I used to arrive about eight o'clock to find Jules already up,but with his eyes only half awake, swallowing two raw eggs to give himself tone, as he said. He already complained of stomach trouble and lived by rule. We used to smoke a cigarette and then he began to work.

He painted with a feverish rapidity and with a certainty of hand quite astonishing. Sometimes he would stop, get up and roll a cigarette, would closely examine the face of his model and then, after five minutes of silent contemplation, he would sit down again with the vivacity of a monkey and begin to paint furiously.

The portrait, sketched in during the snows of January, was almost finished when the apricot tree began to put on its covering of white flowers in April.  

Painting "Les Foins"
"Les Foins (The Hayfield), 1877
Immediately after the opening of the Salon, Bastien packed up his baggage and fled to Damvillers to prepare for his great picture 'Les Foins (The Hayfield),' which occupied him all the summer of 1877, and of which he gave me news from time to time.  

July's news: "I shall not say much about my work. The subject is not yet sufficiently sketched in. What I can tell you that I am going to give myself up to a debauch in pearly tones: half-dry hay and flowering grasses, and this in sunshine looking like a pale yellow tissue with silver threads running through it. The clumps of trees on the banks of the stream and in the meadow will stand out strongly with a rather Japanese effect." 

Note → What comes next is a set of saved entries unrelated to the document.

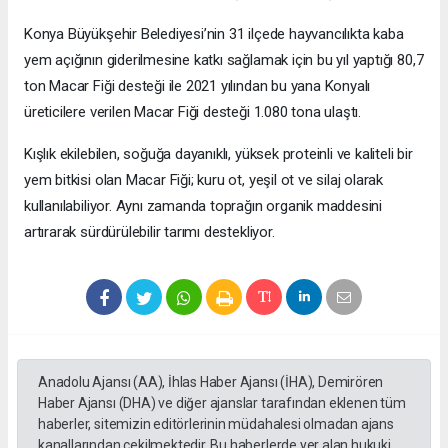
Konya Büyükşehir Belediyesi’nin 31 ilçede hayvancılıkta kaba
yem açığının giderilmesine katkı sağlamak için bu yıl yaptığı 80,7
ton Macar Fiği desteği ile 2021 yılından bu yana Konyalı
üreticilere verilen Macar Fiği desteği 1.080 tona ulaştı.
Kışlık ekilebilen, soğuğa dayanıklı, yüksek proteinli ve kaliteli bir
yem bitkisi olan Macar Fiği; kuru ot, yeşil ot ve silaj olarak
kullanılabiliyor. Aynı zamanda toprağın organik maddesini
artırarak sürdürülebilir tarımı destekliyor.
Anadolu Ajansı (AA), İhlas Haber Ajansı (İHA), Demirören
Haber Ajansı (DHA) ve diğer ajanslar tarafından eklenen tüm
haberler, sitemizin editörlerinin müdahalesi olmadan ajans
kanallarından çekilmektedir. Bu haberlerde yer alan hukuki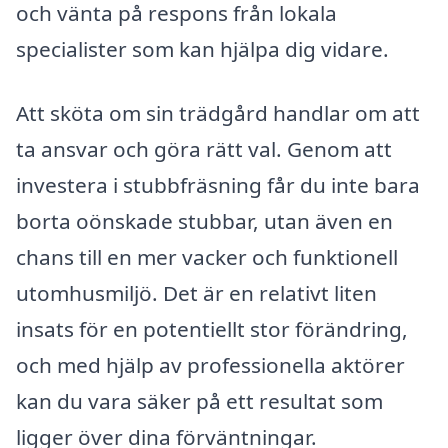
och vänta på respons från lokala
specialister som kan hjälpa dig vidare.
Att sköta om sin trädgård handlar om att
ta ansvar och göra rätt val. Genom att
investera i stubbfräsning får du inte bara
borta oönskade stubbar, utan även en
chans till en mer vacker och funktionell
utomhusmiljö. Det är en relativt liten
insats för en potentiellt stor förändring,
och med hjälp av professionella aktörer
kan du vara säker på ett resultat som
ligger över dina förväntningar.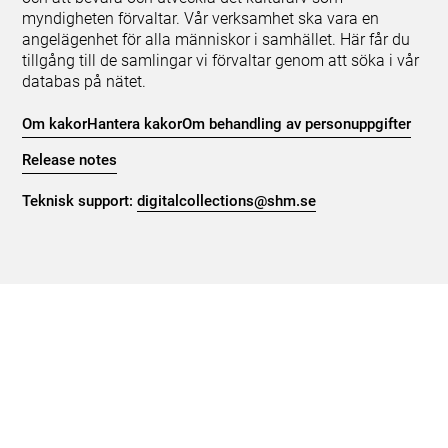
myndigheten förvaltar. Vår verksamhet ska vara en
angelägenhet för alla människor i samhället. Här får du
tillgång till de samlingar vi förvaltar genom att söka i vår
databas på nätet.
Om kakor
Hantera kakor
Om behandling av personuppgifter
Release notes
Teknisk support:
digitalcollections@shm.se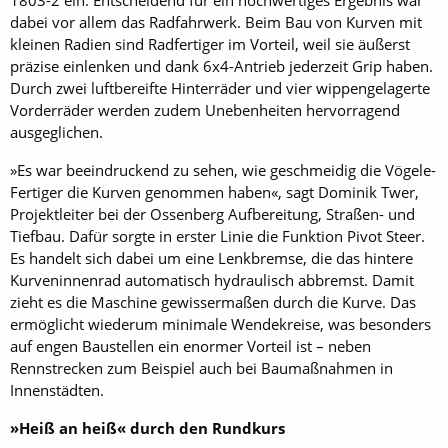
1803-2 ein. Entscheidend für ein hochwertiges Ergebnis war
dabei vor allem das Radfahrwerk. Beim Bau von Kurven mit
kleinen Radien sind Radfertiger im Vorteil, weil sie äußerst
präzise einlenken und dank 6x4-Antrieb jederzeit Grip haben.
Durch zwei luftbereifte Hinterräder und vier wippengelagerte
Vorderräder werden zudem Unebenheiten hervorragend
ausgeglichen.
»Es war beeindruckend zu sehen, wie geschmeidig die Vögele-
Fertiger die Kurven genommen haben«, sagt Dominik Twer,
Projektleiter bei der Ossenberg Aufbereitung, Straßen- und
Tiefbau. Dafür sorgte in erster Linie die Funktion Pivot Steer.
Es handelt sich dabei um eine Lenkbremse, die das hintere
Kurveninnen­rad automatisch hydraulisch abbremst. Damit
zieht es die Maschine gewissermaßen durch die Kurve. Das
ermöglicht wiederum minimale Wendekreise, was besonders
auf engen Baustellen ein enormer Vorteil ist – neben
Rennstrecken zum Beispiel auch bei Baumaßnahmen in
Innenstädten.
»Heiß an heiß« durch den Rundkurs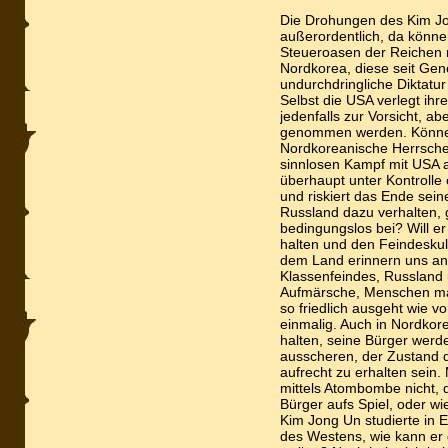
Die Drohungen des Kim J
außerordentlich, da könne
Steueroasen der Reichen 
Nordkorea, diese seit Gen
undurchdringliche Diktatur
Selbst die USA verlegt ihr
jedenfalls zur Vorsicht, a
genommen werden. Können 
Nordkoreanische Herrscher 
sinnlosen Kampf mit USA a
überhaupt unter Kontrolle 
und riskiert das Ende sein
Russland dazu verhalten, g
bedingungslos bei? Will er
halten und den Feindeskul
dem Land erinnern uns an
Klassenfeindes, Russland
Aufmärsche, Menschen mar
so friedlich ausgeht wie v
einmalig. Auch in Nordkore
halten, seine Bürger wer
ausscheren, der Zustand d
aufrecht zu erhalten sein.
mittels Atombombe nicht, 
Bürger aufs Spiel, oder w
Kim Jong Un studierte in E
des Westens, wie kann er 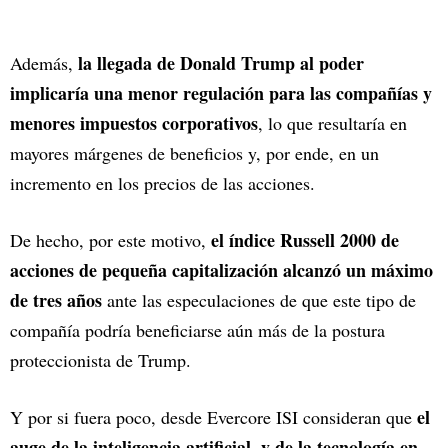
la llegada de Donald Trump al poder
Además,
implicaría una menor regulación para las compañías y
menores impuestos corporativos
, lo que resultaría en
mayores márgenes de beneficios y, por ende, en un
incremento en los precios de las acciones.
el índice Russell 2000 de
De hecho, por este motivo,
acciones de pequeña capitalización alcanzó un máximo
de tres años
ante las especulaciones de que este tipo de
compañía podría beneficiarse aún más de la postura
proteccionista de Trump.
el
Y por si fuera poco, desde Evercore ISI consideran que
auge de la inteligencia artificial, y de la tecnología en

15 August: "Your verses are just the picture I should like to paint. They smell of the hay and the heat of the meadow. If my hay smells as well as yours I shall be content. My young peasant is sitting with her arms apart, her face hot and red. Her fixed eyes seeing nothing. Her attitude altogether broken and weary. I think she will give the true idea of a peasant woman. Behind her, flat on his back, her companion is asleep with his hands closed. And beyond, in the meadow, in the full sun, the haymakers are beginning to work again. I have had hard work to set up my first ideas, being determined to keep simply to the true aspect of a bit of nature. Nothing of the usual willow arrangement with its branches drooping over the heads of the people to frame the scene. Nothing of that sort. My people stand out against the half-dry hay. There is a little tree in one corner of the picture to show that other trees are near, where the men are gone to rest in the shade. The whole tone of the picture will be a light grey green." 

September: "Why didn't you come, lazy fellow? You would have seen my Hay before it was finished. Lenoir, the sculptor, my neighbour liked it. The country people say it is alive. I have little more than the background to finish." 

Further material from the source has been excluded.